In overall, the paper successfully proposed a solution to the pose-conditioned image problem, and properly conducts evaluation. The proposed approach sufficiently presents technical novelty. The resulting images still needs quality improvement, but the proposed model at least generate something visually consistent images. My initial rating is accept.
Reviewer 3
This paper develops a GAN-type system to generate a novel-view person images guided by a target skeleton (represented as keypoints). The system contains mostly known techniques such as DCGANs, U-nets, so the contribution is about the specific computer vision application.
Pros:
* The proposed idea is interesting, the writing is easy to follow, and empirical experiments show that it is able to synthesize images that are realistic-looking at some level.
Cons:
* As this work is application oriented, it is important to achieve good results. My main complain is
** there is no quantitative evaluation. For example, is it possible to organize user studies to evaluate how many times the generated images can trick human eyes.

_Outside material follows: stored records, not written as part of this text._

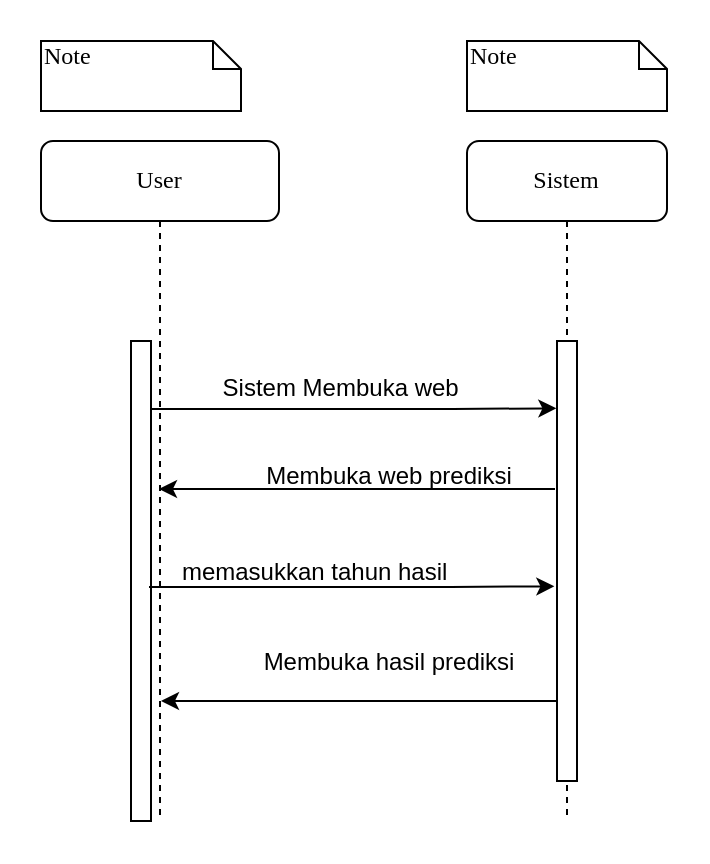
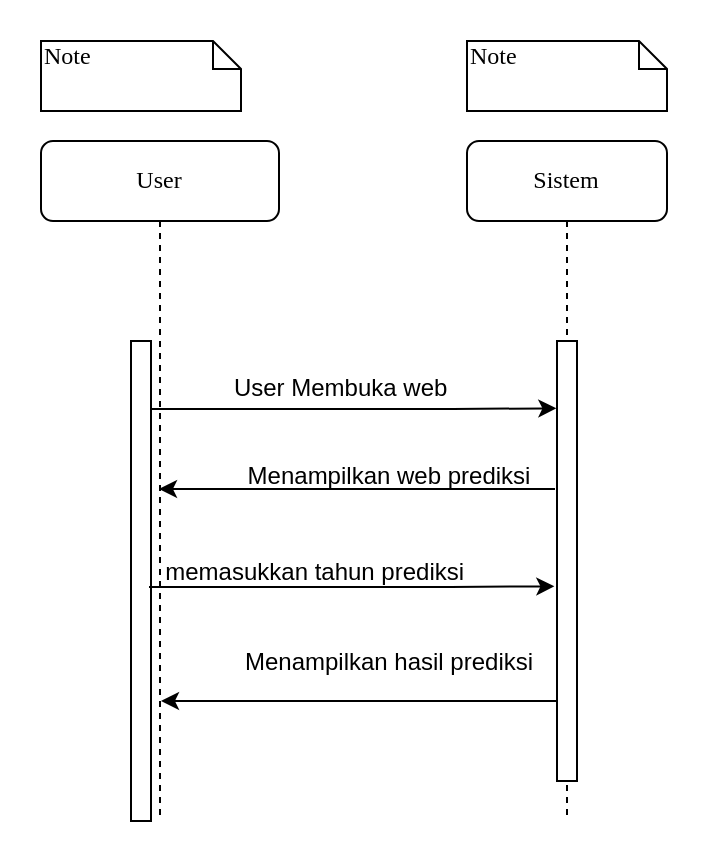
  <mxCell id="0" />
  <mxCell id="1" parent="0" />
  <mxCell id="2" value="&lt;div&gt;Sistem&lt;/div&gt;" style="shape=umlLifeline;perimeter=lifelinePerimeter;whiteSpace=wrap;html=1;container=1;collapsible=0;recursiveResize=0;outlineConnect=0;rounded=1;shadow=0;comic=0;labelBackgroundColor=none;strokeWidth=1;fontFamily=Verdana;fontSize=12;align=center;" parent="1" vertex="1"><mxGeometry x="233" y="70" width="100" height="340" as="geometry" /></mxCell>
  <mxCell id="3" value="" style="html=1;points=[];perimeter=orthogonalPerimeter;rounded=0;shadow=0;comic=0;labelBackgroundColor=none;strokeWidth=1;fontFamily=Verdana;fontSize=12;align=center;" parent="2" vertex="1"><mxGeometry x="45" y="100" width="10" height="220" as="geometry" /></mxCell>
  <mxCell id="4" value="User" style="shape=umlLifeline;perimeter=lifelinePerimeter;whiteSpace=wrap;html=1;container=1;collapsible=0;recursiveResize=0;outlineConnect=0;rounded=1;shadow=0;comic=0;labelBackgroundColor=none;strokeWidth=1;fontFamily=Verdana;fontSize=12;align=center;" parent="1" vertex="1"><mxGeometry x="20" y="70" width="119" height="340" as="geometry" /></mxCell>
  <mxCell id="5" value="" style="html=1;points=[];perimeter=orthogonalPerimeter;rounded=0;shadow=0;comic=0;labelBackgroundColor=none;strokeWidth=1;fontFamily=Verdana;fontSize=12;align=center;" parent="4" vertex="1"><mxGeometry x="45" y="100" width="10" height="240" as="geometry" /></mxCell>
  <mxCell id="6" value="Note" style="shape=note;whiteSpace=wrap;html=1;size=14;verticalAlign=top;align=left;spacingTop=-6;rounded=0;shadow=0;comic=0;labelBackgroundColor=none;strokeWidth=1;fontFamily=Verdana;fontSize=12" parent="1" vertex="1"><mxGeometry x="20" y="20" width="100" height="35" as="geometry" /></mxCell>
  <mxCell id="7" value="Note" style="shape=note;whiteSpace=wrap;html=1;size=14;verticalAlign=top;align=left;spacingTop=-6;rounded=0;shadow=0;comic=0;labelBackgroundColor=none;strokeWidth=1;fontFamily=Verdana;fontSize=12" parent="1" vertex="1"><mxGeometry x="233" y="20" width="100" height="35" as="geometry" /></mxCell>
  <mxCell id="8" value="" style="endArrow=classic;html=1;rounded=0;entryX=-0.033;entryY=0.153;entryDx=0;entryDy=0;entryPerimeter=0;" parent="1" source="5" target="3" edge="1"><mxGeometry width="50" height="50" relative="1" as="geometry"><mxPoint x="75" y="238" as="sourcePoint" /><mxPoint x="286" y="210" as="targetPoint" /><Array as="points"><mxPoint x="226" y="204" /></Array></mxGeometry></mxCell>
- <mxCell id="9" value="Sistem Membuka web&amp;nbsp;" style="text;html=1;strokeColor=none;fillColor=none;align=center;verticalAlign=middle;whiteSpace=wrap;rounded=0;" parent="1" vertex="1"><mxGeometry x="79" y="179" width="186" height="30" as="geometry" /></mxCell>
+ <mxCell id="9" value="User Membuka web&amp;nbsp;" style="text;html=1;strokeColor=none;fillColor=none;align=center;verticalAlign=middle;whiteSpace=wrap;rounded=0;" parent="1" vertex="1"><mxGeometry x="79" y="179" width="186" height="30" as="geometry" /></mxCell>
  <mxCell id="10" value="" style="endArrow=classic;html=1;rounded=0;" edge="1" parent="1" target="4"><mxGeometry width="50" height="50" relative="1" as="geometry"><mxPoint x="277" y="244" as="sourcePoint" /><mxPoint x="296" y="219" as="targetPoint" /><Array as="points"><mxPoint x="270" y="244" /></Array></mxGeometry></mxCell>
- <mxCell id="11" value="Membuka web prediksi" style="text;html=1;align=center;verticalAlign=middle;resizable=0;points=[];autosize=1;strokeColor=none;fillColor=none;" vertex="1" parent="1"><mxGeometry x="114" y="225" width="159" height="26" as="geometry" /></mxCell>
- <mxCell id="12" value="memasukkan tahun hasil&amp;nbsp;" style="text;html=1;strokeColor=none;fillColor=none;align=center;verticalAlign=middle;whiteSpace=wrap;rounded=0;" vertex="1" parent="1"><mxGeometry x="66" y="271" width="186" height="30" as="geometry" /></mxCell>
+ <mxCell id="11" value="Menampilkan web prediksi" style="text;html=1;align=center;verticalAlign=middle;resizable=0;points=[];autosize=1;strokeColor=none;fillColor=none;" vertex="1" parent="1"><mxGeometry x="114" y="225" width="159" height="26" as="geometry" /></mxCell>
+ <mxCell id="12" value="memasukkan tahun prediksi&amp;nbsp;" style="text;html=1;strokeColor=none;fillColor=none;align=center;verticalAlign=middle;whiteSpace=wrap;rounded=0;" vertex="1" parent="1"><mxGeometry x="66" y="271" width="186" height="30" as="geometry" /></mxCell>
  <mxCell id="13" value="" style="endArrow=classic;html=1;rounded=0;entryX=-0.033;entryY=0.153;entryDx=0;entryDy=0;entryPerimeter=0;" edge="1" parent="1"><mxGeometry width="50" height="50" relative="1" as="geometry"><mxPoint x="74" y="293" as="sourcePoint" /><mxPoint x="276.67" y="292.66" as="targetPoint" /><Array as="points"><mxPoint x="225" y="293" /></Array></mxGeometry></mxCell>
- <mxCell id="14" value="Membuka hasil prediksi" style="text;html=1;align=center;verticalAlign=middle;resizable=0;points=[];autosize=1;strokeColor=none;fillColor=none;" vertex="1" parent="1"><mxGeometry x="113" y="318" width="162" height="26" as="geometry" /></mxCell>
+ <mxCell id="14" value="Menampilkan hasil prediksi" style="text;html=1;align=center;verticalAlign=middle;resizable=0;points=[];autosize=1;strokeColor=none;fillColor=none;" vertex="1" parent="1"><mxGeometry x="113" y="318" width="162" height="26" as="geometry" /></mxCell>
  <mxCell id="15" value="" style="endArrow=classic;html=1;rounded=0;" edge="1" parent="1"><mxGeometry width="50" height="50" relative="1" as="geometry"><mxPoint x="278" y="350" as="sourcePoint" /><mxPoint x="80" y="350" as="targetPoint" /><Array as="points"><mxPoint x="271" y="350" /></Array></mxGeometry></mxCell>
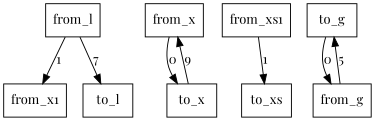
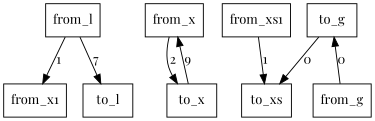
  digraph {
    fontname="Playfair Display"
    rankdir=TB
    node [fillcolor=white fontname="Playfair Display" shape=box style=filled]
    edge [fontname="Playfair Display"]
    n1 [label=<from_x1>]
    n2 [label=<from_x>]
    n3 [label=<to_x>]
    n4 [label=<from_l>]
    n5 [label=<to_l>]
    n6 [label=<from_xs1>]
    n7 [label=<to_xs>]
    n8 [label=<from_g>]
    n9 [label=<to_g>]
-   n2 -> n3 [label=0]
+   n2 -> n3 [label=2]
    n3 -> n2 [label=9]
    n4 -> n1 [label=1]
    n4 -> n5 [label=7]
    n6 -> n7 [label=1]
-   n8 -> n9 [label=5]
-   n9 -> n8 [label=0]
+   n8 -> n9 [label=0]
+   n9 -> n7 [label=0]
  }
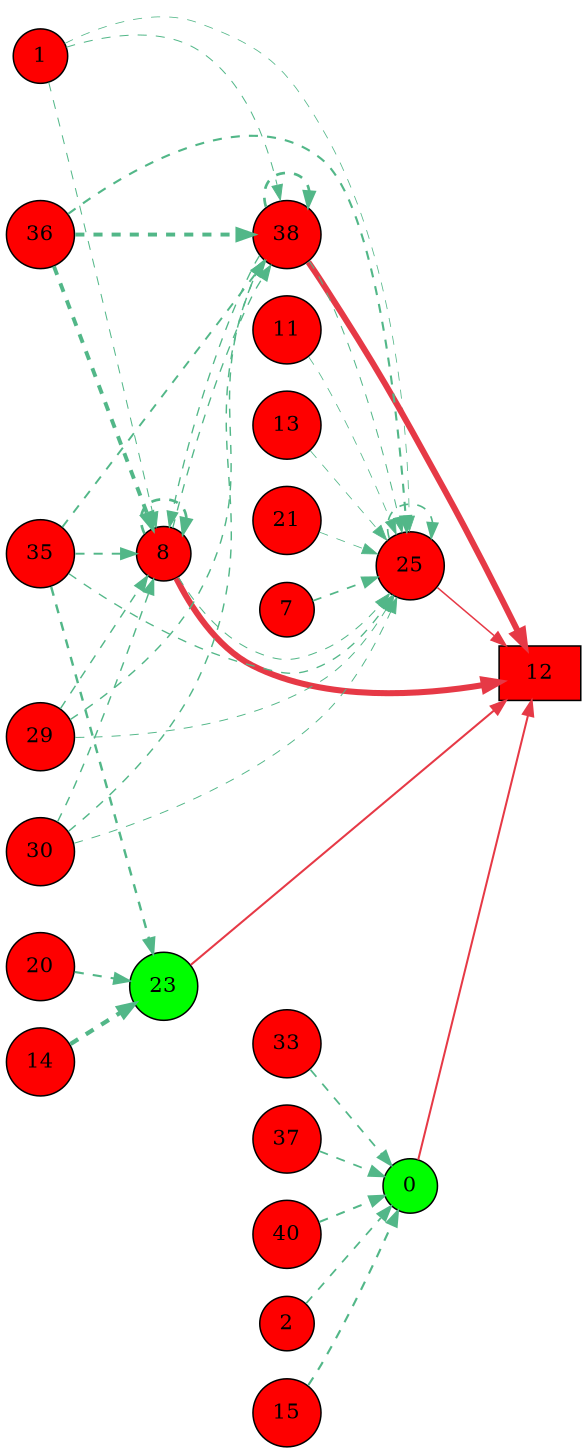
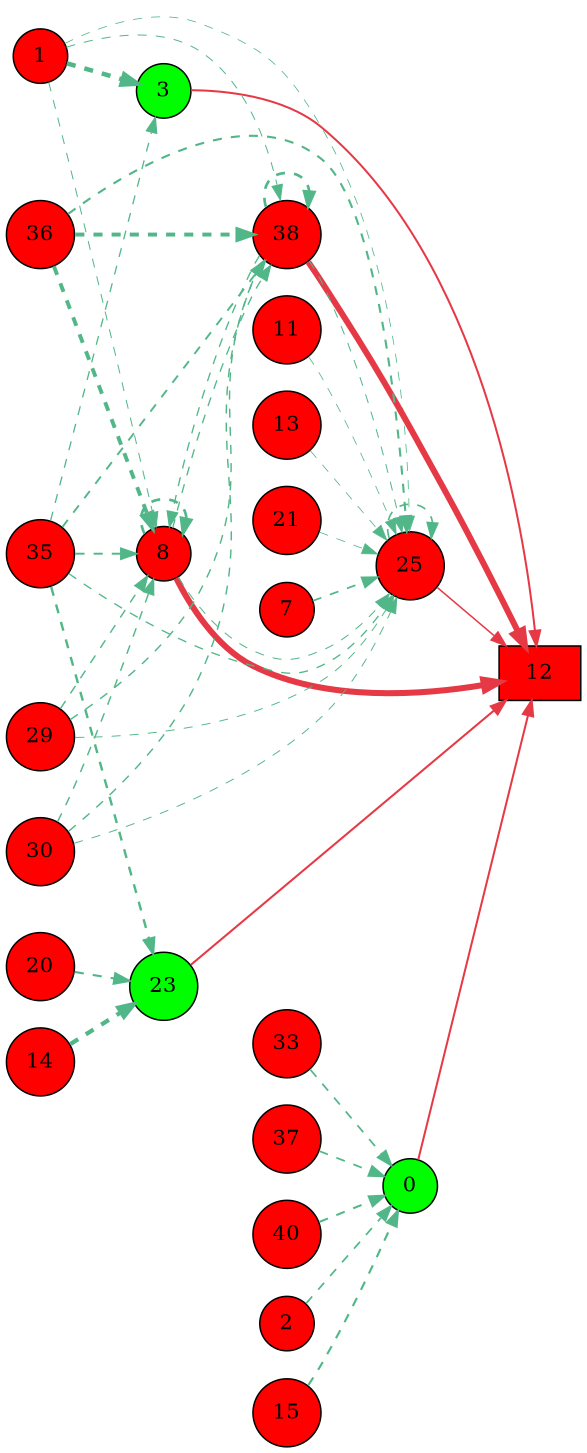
  digraph {
    rankdir=LR
    node [fillcolor="#fe0000" shape=circle style=filled]
    edge [color="#52b788" penwidth=0.67 style=dashed]
    n1 [fillcolor="#00fe00" label=0]
    n2 [label=12 shape=box]
    n3 [label=1]
+   n4 [fillcolor="#00fe00" label=3]
    n5 [label=8]
    n6 [label=25]
    n7 [label=38]
    n8 [label=2]
    n9 [label=7]
    n10 [label=11]
    n11 [label=13]
    n12 [label=14]
    n13 [fillcolor="#00fe00" label=23]
    n14 [label=15]
    n15 [label=20]
    n16 [label=21]
    n17 [label=29]
    n18 [label=30]
    n19 [label=33]
    n20 [label=35]
    n21 [label=36]
    n22 [label=37]
    n23 [label=40]
    n1 -> n2 [color="#e63946" penwidth=1.34 style=""]
+   n3 -> n4 [penwidth=3.00]
    n3 -> n5
    n3 -> n6 [penwidth=0.53]
    n3 -> n7
+   n4 -> n2 [color="#e63946" penwidth=1.34 style=""]
    n5 -> n2 [color="#e63946" penwidth=4.00 style=""]
    n5 -> n5 [penwidth=1.77]
    n5 -> n6
    n5 -> n7 [penwidth=0.88]
    n6 -> n2 [color="#e63946" penwidth=1.00 style=""]
    n6 -> n6 [penwidth=1.08]
    n7 -> n2 [color="#e63946" penwidth=4.00 style=""]
    n7 -> n5 [penwidth=0.88]
    n7 -> n6
    n7 -> n7 [penwidth=1.77]
    n8 -> n1 [penwidth=1.15]
    n9 -> n6 [penwidth=1.15]
    n10 -> n6 [penwidth=0.53]
    n11 -> n6 [penwidth=0.54]
    n12 -> n13 [penwidth=2.83]
    n13 -> n2 [color="#e63946" penwidth=1.36 style=""]
    n14 -> n1 [penwidth=1.41]
    n15 -> n13 [penwidth=1.40]
    n16 -> n6 [penwidth=0.53]
    n17 -> n5 [penwidth=0.95]
    n17 -> n6 [penwidth=0.64]
    n17 -> n7 [penwidth=0.95]
    n18 -> n5 [penwidth=0.95]
    n18 -> n6 [penwidth=0.64]
    n18 -> n7 [penwidth=0.95]
    n19 -> n1 [penwidth=1.15]
+   n20 -> n4 [penwidth=0.86]
    n20 -> n5 [penwidth=1.27]
    n20 -> n6 [penwidth=0.88]
    n20 -> n7 [penwidth=1.27]
    n20 -> n13 [penwidth=1.60]
    n21 -> n5 [penwidth=2.59]
    n21 -> n6 [penwidth=1.40]
    n21 -> n7 [penwidth=2.59]
    n22 -> n1 [penwidth=1.15]
    n23 -> n1 [penwidth=1.34]
  }
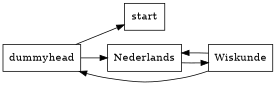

** the empirical results are not visually appealing. Take fig.1 for example, the generated images are too small to see. Even this way, there are many noticeable visual errors when comparing the results to the targets. It is thus a bit discouraging to conclude that the results so far are of good quality or close to real images. The same issue stays for almost all the results including the supplementary figures. Personally I feel the authors are at the right direction and the work is promising, while it is yet to stop and declare victory at this stage.
After rebuttal:
I am still not convinced after reading the authors' feedback. In particular, it has also been pointed by other reviewers that there are still issues regarding quantitative as well as qualitative results, all is important for such a practical oriented work. The rebuttal shows some attempts but they still do not address these concerns to a satisfied degree. I feel it may not be ready to be well presented in a venue like NIPS.